OF 700-plus fables, closely connected to the tradition that bears Aesop’s name, one is that of a fox and a cat, discussing stratagems to dodge the hounds. While the fox brags of a hundred tricks to counter such danger, the poor cat admits that she could only think of climbing up the tree. When hunters arrive with their hounds, the cat climbs the tree, while the fox weighs his myriad options, without acting, and falls prey. Since January, the divergence in the Chinese and Italian strategies in handling the coronavirus remind one of this old fable that predates Christ by six centuries or so.
Given the nature of the disease and the state of healthcare in the country, Pakistan’s sole option is to early-detect, quickly-test, and robustly-isolate all positive cases. But can we achieve testing speed to keep us ahead of the spread frontier? Maybe in the medium run, but not now. So do we wait for the disease to run its natural course ie ala herd immunity at a mortality rate of four per cent and potentially a much higher morbidity rate? With an estimate of four million dead before the Holy Grail of herd immunity is achieved, do we even need to ponder this question? England has learnt the cost of such pondering already.
When science and technology can solve our problem without demanding us to change or adapt our fundamental ways, we have a technical solution for what is essentially a technical challenge. When science and technology do not offer us such comfort, we have an adaptive challenge, requiring an adaptive response.
There are essentially two things that can be done to slow the spread rate of Covid-19: personal hygiene and social distancing. Unfortunately, these simple actions require a profound four-fold adaptive transformation: social, political, economic and administrative. Politicians need to make quick decisions and share this huge adaptive work with the people they claim to lead. The economy has to revert back to natural locale and organisation: work from home, fairer wages, less optimisation and more slack. Society has to change the way social interaction is structured; the way children’s education is administered and the way household work is organised ie the elderly need to be saved from their own young ones.
The question is not whether to have a lockdown or not.
Finally, we need to think of an imaginative lockdown design, which, in turn, cannot be implemented without an adaptive change within the organs of the state ie administration, forces-in-uniform and medics. Given the capability traps so rampant at the work-floor level on the civilian side, the military’s cadre of junior commissioned officers is the only cadre available in the country to underwrite implementation efficiency of the endeavour. Any unimaginative lockdown design that uses current administrative or municipal units (ie UCs or dehs or tehsils) as building blocks of the ‘lockdown area’ is bound to fail.
It must use natural travel barriers (rivers, ridges, mountain ranges and canals) to create a modular territorial design with the ability to aggregate and disaggregate building blocks of the lockdown territories ie river basins (do-aabs) and canal command areas. A lockdown design has to be modular in terms of territory as well as the level of severity. If lockdown regions and sub-regions and micro-regions are demarcated carefully and aggregated intelligently, some two-thirds of the country would remain internally open at any point of time, sustaining lockdowns long enough to suppress the coronavirus’s spike clusters through robust testing and timely isolation.
So, Dear John, do not dither. The question is not whether to have a lockdown. The question is how to calibrate an effective and sustainable lockdown design. Having known the fate of Shakespeare’s dithering prince, we must remind ourselves that shilly-shallying is no virtue for men and women who hold public office. These men and women do not hold public office because they are great scholars; nor because they are the wisest of all; nor indeed because of any of their skill or craft. They essentially hold public office because of their ability to make timely decisions on the basis of incomplete information and for their appetite to take the personal and political risks that decisions based on such incomplete information necessarily entail.

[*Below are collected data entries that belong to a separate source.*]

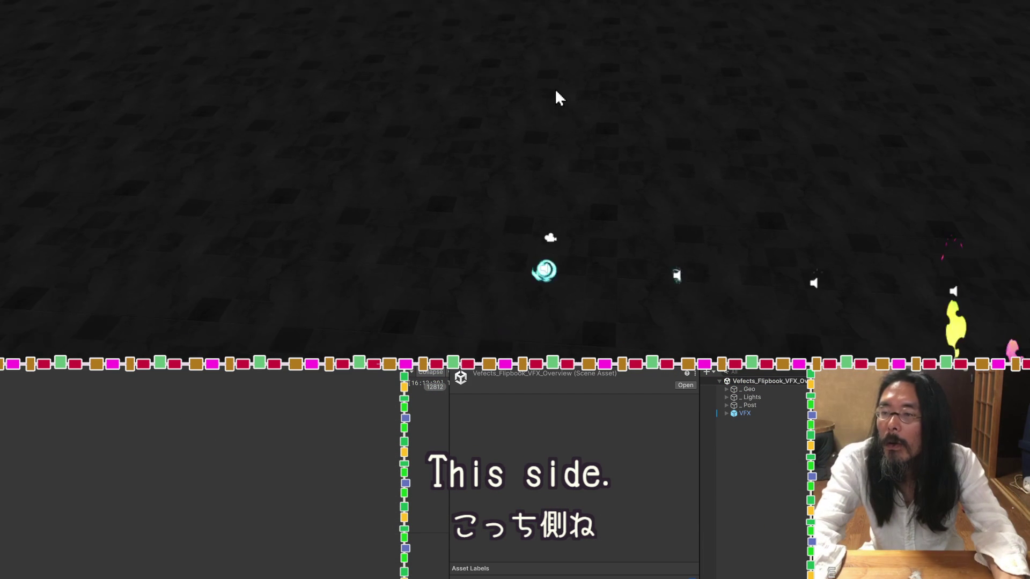
{"action": "key", "text": "ctrl+p"}
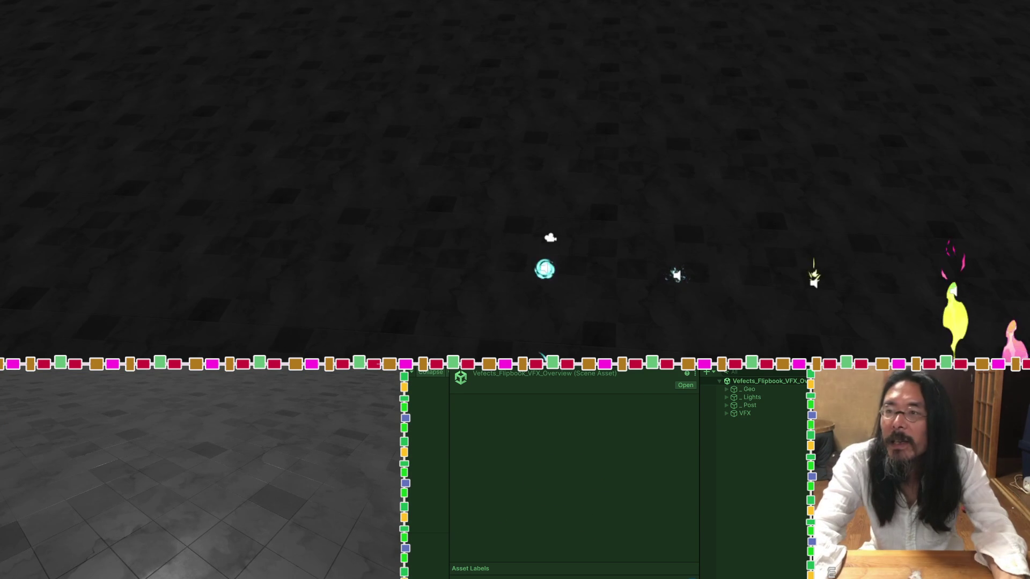
{"action": "key", "text": "ctrl+p"}
{"action": "key", "text": "ctrl+p"}
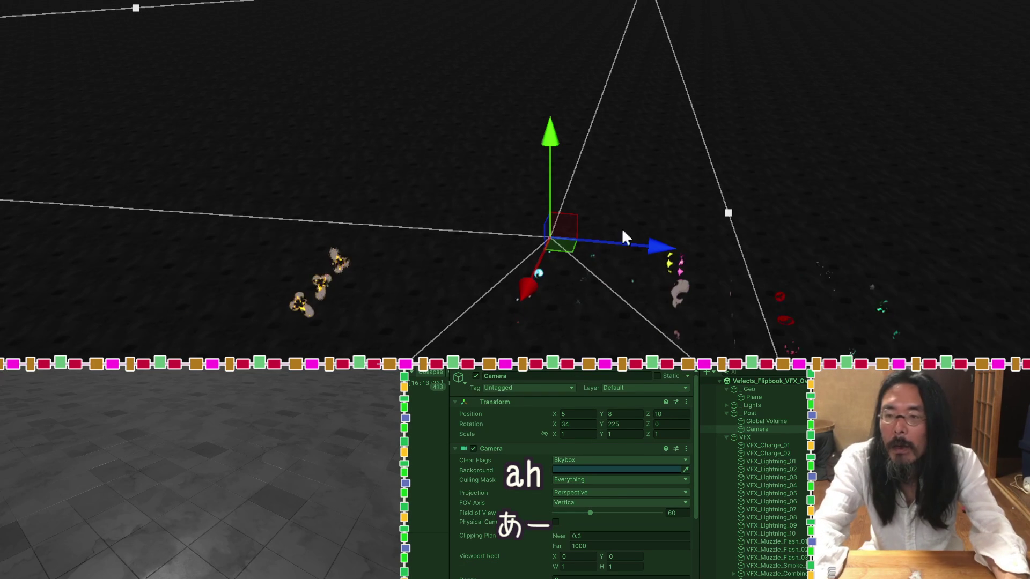
Sweep the Camera along the row of overview effects in Play mode, then stop the preview.
{"action": "mouse_move", "coordinate": [571, 259]}
{"action": "left_mouse_down"}
{"action": "mouse_move", "coordinate": [567, 290]}
{"action": "mouse_move", "coordinate": [632, 300]}
{"action": "mouse_move", "coordinate": [656, 283]}
{"action": "mouse_move", "coordinate": [726, 313]}
{"action": "mouse_move", "coordinate": [729, 297]}
{"action": "mouse_move", "coordinate": [916, 344]}
{"action": "mouse_move", "coordinate": [989, 310]}
{"action": "mouse_move", "coordinate": [905, 361]}
{"action": "mouse_move", "coordinate": [467, 337]}
{"action": "mouse_move", "coordinate": [377, 288]}
{"action": "mouse_move", "coordinate": [448, 276]}
{"action": "mouse_move", "coordinate": [1027, 300]}
{"action": "mouse_move", "coordinate": [989, 327]}
{"action": "mouse_move", "coordinate": [919, 301]}
{"action": "mouse_move", "coordinate": [720, 269]}
{"action": "mouse_move", "coordinate": [343, 279]}
{"action": "mouse_move", "coordinate": [365, 341]}
{"action": "mouse_move", "coordinate": [456, 354]}
{"action": "mouse_move", "coordinate": [391, 340]}
{"action": "left_mouse_up"}
{"action": "mouse_move", "coordinate": [537, 337]}
{"action": "left_mouse_down"}
{"action": "mouse_move", "coordinate": [686, 356]}
{"action": "mouse_move", "coordinate": [614, 350]}
{"action": "mouse_move", "coordinate": [553, 396]}
{"action": "left_mouse_up"}
{"action": "mouse_move", "coordinate": [570, 333]}
{"action": "left_mouse_down"}
{"action": "mouse_move", "coordinate": [556, 349]}
{"action": "mouse_move", "coordinate": [595, 350]}
{"action": "mouse_move", "coordinate": [568, 256]}
{"action": "mouse_move", "coordinate": [594, 273]}
{"action": "mouse_move", "coordinate": [616, 258]}
{"action": "mouse_move", "coordinate": [596, 252]}
{"action": "mouse_move", "coordinate": [613, 274]}
{"action": "mouse_move", "coordinate": [665, 267]}
{"action": "mouse_move", "coordinate": [681, 279]}
{"action": "left_mouse_up"}
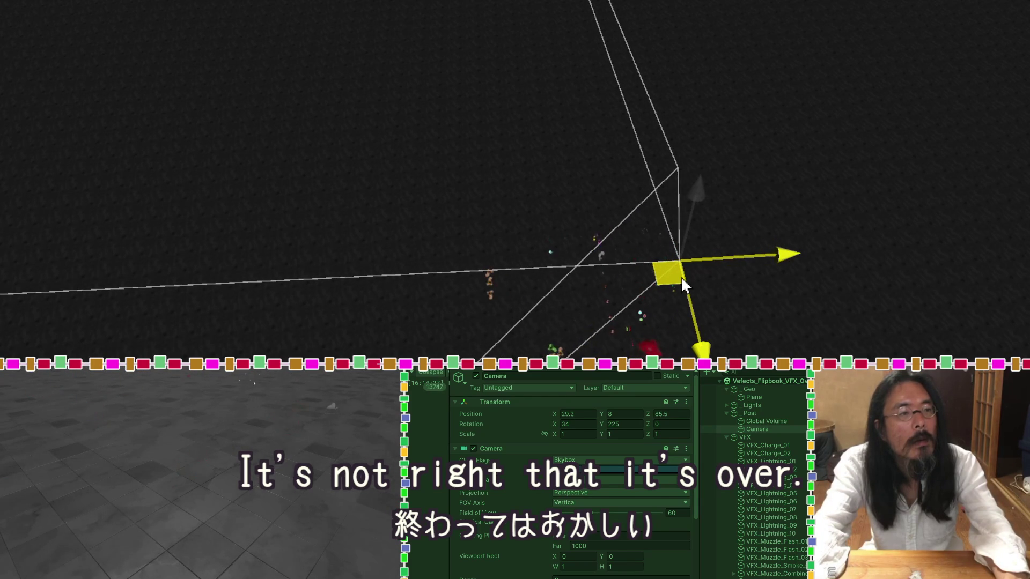
{"action": "left_click_drag", "start_coordinate": [682, 284], "coordinate": [683, 285]}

Aesop’s cat knows that climbing the tree is the only option; the longer you ponder and dither, the smaller would be the margin to escape the hounds of the coronavirus. Rarely, Dear John, are we weighed on the scale of history, but whenever we are so weighed, our children’s children must be able to proudly tell their children that we were not found wanting.
The writer is a practitioner of design thinking and implementation in the public sector.